I understand why they have to do that cos it's just part of their job, but it is frustrating to be told it constantly because if I am ever gonna attempt something like that again in my life, I won't be talking to anyone about it because I won't want someone to stop me >.< I've always tried to explain that if I am actually talking about it, it means I'm not right on the edge yet, and that I'm trying to get help x3 It's when I stop talking about it that things go downhill fast.
Anyways, I'm glad that you're still here and fighting :3 I also wonder how much longer I will manage to last >.< I guess all we can do is take things day by day!
I can totally understand that looking forward to things coming out is something that keeps you going because video games, books, and films used to help me in that way too :3 It's just, somewhere along the line, I lost my ability to truly look forward to stuff and completely stopped paying attention to updates and announcements for things >.< I don't really know exactly why or how, but it's like I can't get excited for upcoming releases anymore even if it's something I might be interested in.
I remember that looking forward to new games and stuff really helped me to keep going when I was younger though!

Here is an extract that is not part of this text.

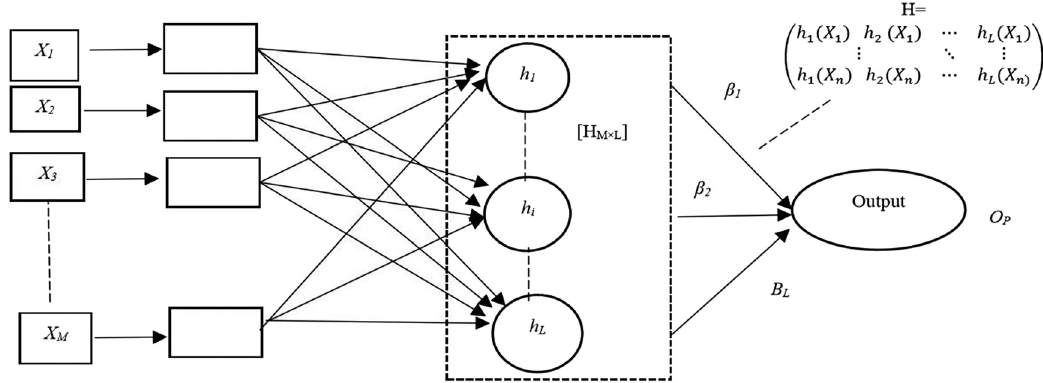
Figure 3: The basic architecture of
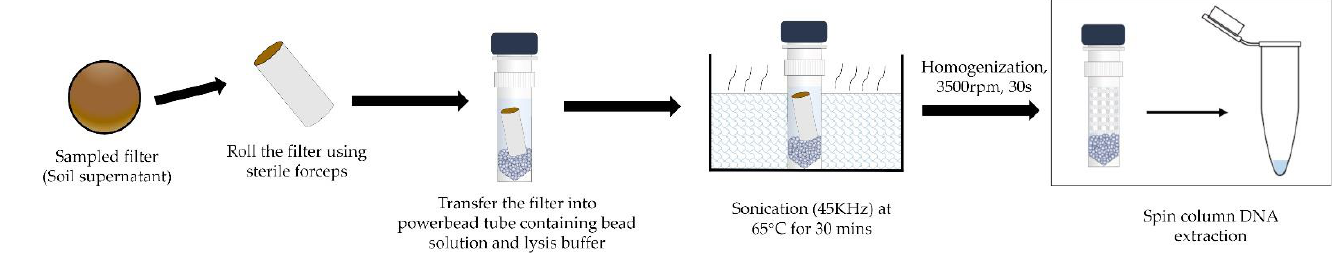
Figure 3. Summary of the optimised DNA extraction protocol from steps 1–4. The sonication of the sampled filter in a warm bath and bead beating are the key steps in the extraction process as they significantly improve the extraction efficiency.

Heck, I still think I wouldn't have even made it through secondary school if it wasn't for Final Fantasy X >.<
I'm sorry that I'm not really a stable enough of a person to be able to help by having more regular updates and things :( I wish I could. Cos it really does mean a lot that you like DD. I just wish I could be the kind of person who is stronger, more resilient, more productive etc. instead, I am quite useless a lot of the time >.< It's like I am able to function for some of the year, and not able to function for most of it.
I'd like to be able to finish DD before I croak, and you say you'd like to play it before you croak... so I guess let's both try our best not to croak anytime soon!!! We've gotta hang on, damn it x3
Seriously, though, just thank you for being you :3 And sorry again for inflicting such a huge wall of text on you >.< I'm just extra fragile and messed up at the moment, and I think the Amitriptyline that my GP put me on for my headaches is also making everything much worse in terms of brain functioning >.<
I really hope that you're able to find lots of things to look forward to that help you to keep going at least :3 Cos as bleak as it can be, the world is certainly full of amazing stuff... it's just hard to find/see it sometimes!!